Nominating Committee Members Appointed

The board of directors has appointed the committee on nominations. At its meeting scheduled for 10 a.m. Wednesday, Feb. 19, 2020, at the Nodak headquarters building, 4000 32nd Ave. S., Grand Forks, the committee shall prepare and post a list of nominations for the director positions slated for election.

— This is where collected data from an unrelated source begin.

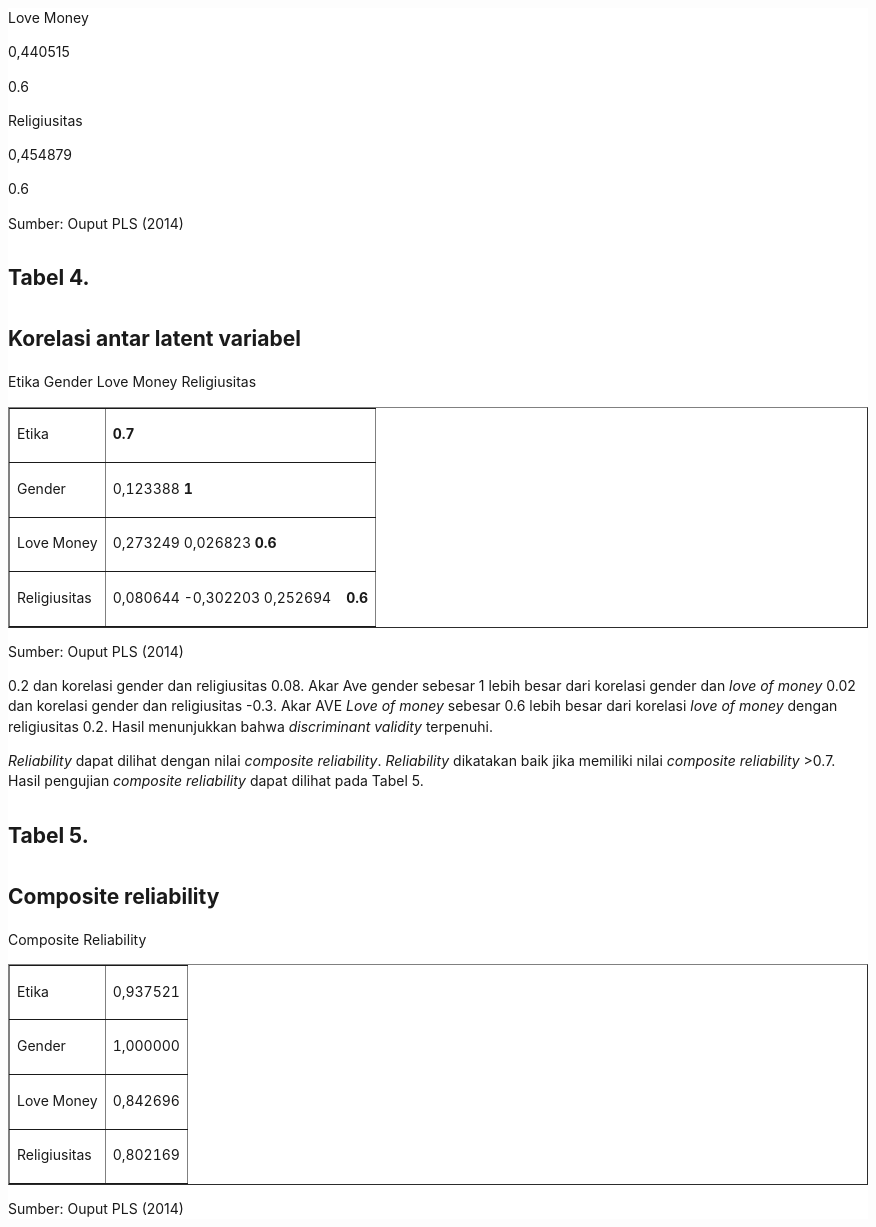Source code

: <p><span class="font3">Love Money</span></p></td><td style="vertical-align:bottom;">
<p><span class="font3">0,440515</span></p></td><td style="vertical-align:bottom;">
<p><span class="font3">0.6</span></p></td></tr>
<tr><td style="vertical-align:bottom;">
<p><span class="font3">Religiusitas</span></p></td><td style="vertical-align:bottom;">
<p><span class="font3">0,454879</span></p></td><td style="vertical-align:bottom;">
<p><span class="font3">0.6</span></p></td></tr>
</table>
<p><span class="font4">Sumber: Ouput PLS (2014)</span></p>
<h2><a name="bookmark9"></a><span class="font4" style="font-weight:bold;"><a name="bookmark10"></a>Tabel 4.</span><br><br><span class="font4" style="font-weight:bold;"><a name="bookmark11"></a>Korelasi antar latent variabel</span></h2>
<p><span class="font3">Etika Gender Love Money Religiusitas</span></p>
<table border="1">
<tr><td style="vertical-align:bottom;">
<p><span class="font3">Etika</span></p></td><td style="vertical-align:bottom;">
<p><span class="font3" style="font-weight:bold;">0.7</span></p></td></tr>
<tr><td style="vertical-align:bottom;">
<p><span class="font3">Gender</span></p></td><td style="vertical-align:bottom;">
<p><span class="font3">0,123388 </span><span class="font3" style="font-weight:bold;">1</span></p></td></tr>
<tr><td style="vertical-align:bottom;">
<p><span class="font3">Love Money</span></p></td><td style="vertical-align:bottom;">
<p><span class="font3">0,273249 0,026823 </span><span class="font3" style="font-weight:bold;">0.6</span></p></td></tr>
<tr><td style="vertical-align:bottom;">
<p><span class="font3">Religiusitas</span></p></td><td style="vertical-align:bottom;">
<p><span class="font3">0,080644 -0,302203 0,252694 &nbsp;&nbsp;&nbsp;</span><span class="font3" style="font-weight:bold;">0.6</span></p></td></tr>
</table>
<p><span class="font4">Sumber: Ouput PLS (2014)</span></p>
<p><span class="font4">0.2 dan korelasi gender dan religiusitas 0.08. Akar Ave gender sebesar 1 lebih besar dari korelasi gender dan </span><span class="font4" style="font-style:italic;">love of money</span><span class="font4"> 0.02 dan korelasi gender dan religiusitas -0.3. Akar AVE </span><span class="font4" style="font-style:italic;">Love of money</span><span class="font4"> sebesar 0.6 lebih besar dari korelasi </span><span class="font4" style="font-style:italic;">love of money</span><span class="font4"> dengan religiusitas 0.2. Hasil menunjukkan bahwa </span><span class="font4" style="font-style:italic;">discriminant validity</span><span class="font4"> terpenuhi.</span></p>
<p><span class="font4" style="font-style:italic;">Reliability</span><span class="font4"> dapat dilihat dengan nilai </span><span class="font4" style="font-style:italic;">composite reliability</span><span class="font4">. </span><span class="font4" style="font-style:italic;">Reliability</span><span class="font4"> dikatakan baik jika memiliki nilai </span><span class="font4" style="font-style:italic;">composite reliability</span><span class="font4"> &gt;0.7. Hasil pengujian </span><span class="font4" style="font-style:italic;">composite reliability</span><span class="font4"> dapat dilihat pada Tabel 5.</span></p>
<h2><a name="bookmark12"></a><span class="font4" style="font-weight:bold;"><a name="bookmark13"></a>Tabel 5.</span><br><br><span class="font4" style="font-weight:bold;"><a name="bookmark14"></a>Composite reliability</span></h2>
<p><span class="font3">Composite Reliability</span></p>
<table border="1">
<tr><td style="vertical-align:bottom;">
<p><span class="font3">Etika</span></p></td><td style="vertical-align:bottom;">
<p><span class="font3">0,937521</span></p></td></tr>
<tr><td style="vertical-align:bottom;">
<p><span class="font3">Gender</span></p></td><td style="vertical-align:bottom;">
<p><span class="font3">1,000000</span></p></td></tr>
<tr><td style="vertical-align:bottom;">
<p><span class="font3">Love Money</span></p></td><td style="vertical-align:bottom;">
<p><span class="font3">0,842696</span></p></td></tr>
<tr><td style="vertical-align:bottom;">
<p><span class="font3">Religiusitas</span></p></td><td style="vertical-align:bottom;">
<p><span class="font3">0,802169</span></p></td></tr>
</table>
<p><span class="font4">Sumber: Ouput PLS (2014)</span></p>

Committee members are: Daryl Evenson, Devils Lake, 701-739-9093; Daniel Flanagan, Edinburg, 701-993-8544; Richard Hanson, Grand Forks, 701-739-0950; Shannon Johnson, Park River, 701-331-2933; Neal Klamm, Thompson, 218-779-7378; Julie Lemm, Hillsboro, 701-430-1536; Jared Peterka, Forest River, 701-520-2937; Glenn Rethemeier, Larimore, 218-779-3222; and Paul Retzlaff, Aneta, 701-270-0181.

Three Director Positions Open

Three director positions will be open at the annual meeting on April 14, 2020. The directors whose terms expire are:

  • District 1 – Cheryl Osowski (incumbent seeking re-election)
  • District 2 – Pete Naastad (incumbent seeking re-election)
  • District 3 – Steve Smaaladen (incumbent seeking re-election)
Nomination By Committee

If you are interested in being nominated or would like to nominate an individual, you may contact a nominations committee member.

Nomination By Petition

Nominations may also be made by petition signed by at least 15 cooperative members. The signed petition must be received at Nodak’s headquarters by Friday, Feb. 28, 2020, to verify nominee qualifications and allow sufficient time for voting by mail.